* _DATASET RECORDS_:
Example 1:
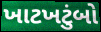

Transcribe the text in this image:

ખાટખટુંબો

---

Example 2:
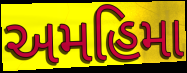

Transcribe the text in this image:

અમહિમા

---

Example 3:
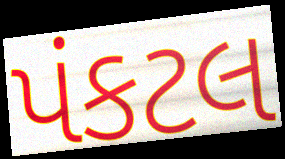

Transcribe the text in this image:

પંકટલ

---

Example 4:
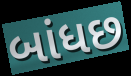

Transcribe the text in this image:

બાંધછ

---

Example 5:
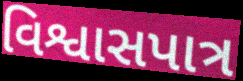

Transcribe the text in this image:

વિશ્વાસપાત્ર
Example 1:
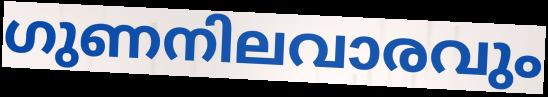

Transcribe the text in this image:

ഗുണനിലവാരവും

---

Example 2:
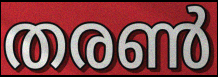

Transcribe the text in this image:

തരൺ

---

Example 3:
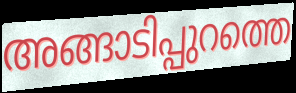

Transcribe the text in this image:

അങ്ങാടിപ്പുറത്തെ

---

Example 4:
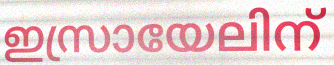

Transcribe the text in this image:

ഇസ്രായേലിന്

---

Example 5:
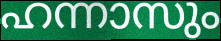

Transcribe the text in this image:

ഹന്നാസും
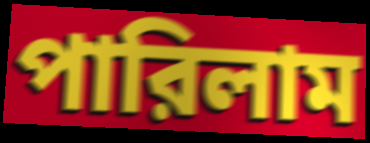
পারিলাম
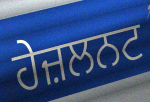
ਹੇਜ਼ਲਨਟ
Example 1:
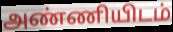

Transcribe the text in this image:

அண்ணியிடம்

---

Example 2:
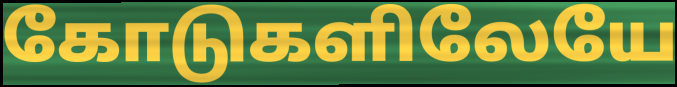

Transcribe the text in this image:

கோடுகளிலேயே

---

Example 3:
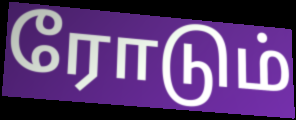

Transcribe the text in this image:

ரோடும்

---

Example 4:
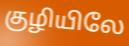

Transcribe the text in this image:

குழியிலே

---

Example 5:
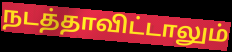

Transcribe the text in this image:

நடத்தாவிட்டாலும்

* _EXERCISE REQUIREMENTS_: Output every line above exactly as it stands, and drop any picture.

* _SOLUTION_:
Example 1:

Transcribe the text in this image:

ખાટખટુંબો

---

Example 2:

Transcribe the text in this image:

અમહિમા

---

Example 3:

Transcribe the text in this image:

પંકટલ

---

Example 4:

Transcribe the text in this image:

બાંધછ

---

Example 5:

Transcribe the text in this image:

વિશ્વાસપાત્ર
Example 1:

Transcribe the text in this image:

ഗുണനിലവാരവും

---

Example 2:

Transcribe the text in this image:

തരൺ

---

Example 3:

Transcribe the text in this image:

അങ്ങാടിപ്പുറത്തെ

---

Example 4:

Transcribe the text in this image:

ഇസ്രായേലിന്

---

Example 5:

Transcribe the text in this image:

ഹന്നാസും
পারিলাম
ਹੇਜ਼ਲਨਟ
Example 1:

Transcribe the text in this image:

அண்ணியிடம்

---

Example 2:

Transcribe the text in this image:

கோடுகளிலேயே

---

Example 3:

Transcribe the text in this image:

ரோடும்

---

Example 4:

Transcribe the text in this image:

குழியிலே

---

Example 5:

Transcribe the text in this image:

நடத்தாவிட்டாலும்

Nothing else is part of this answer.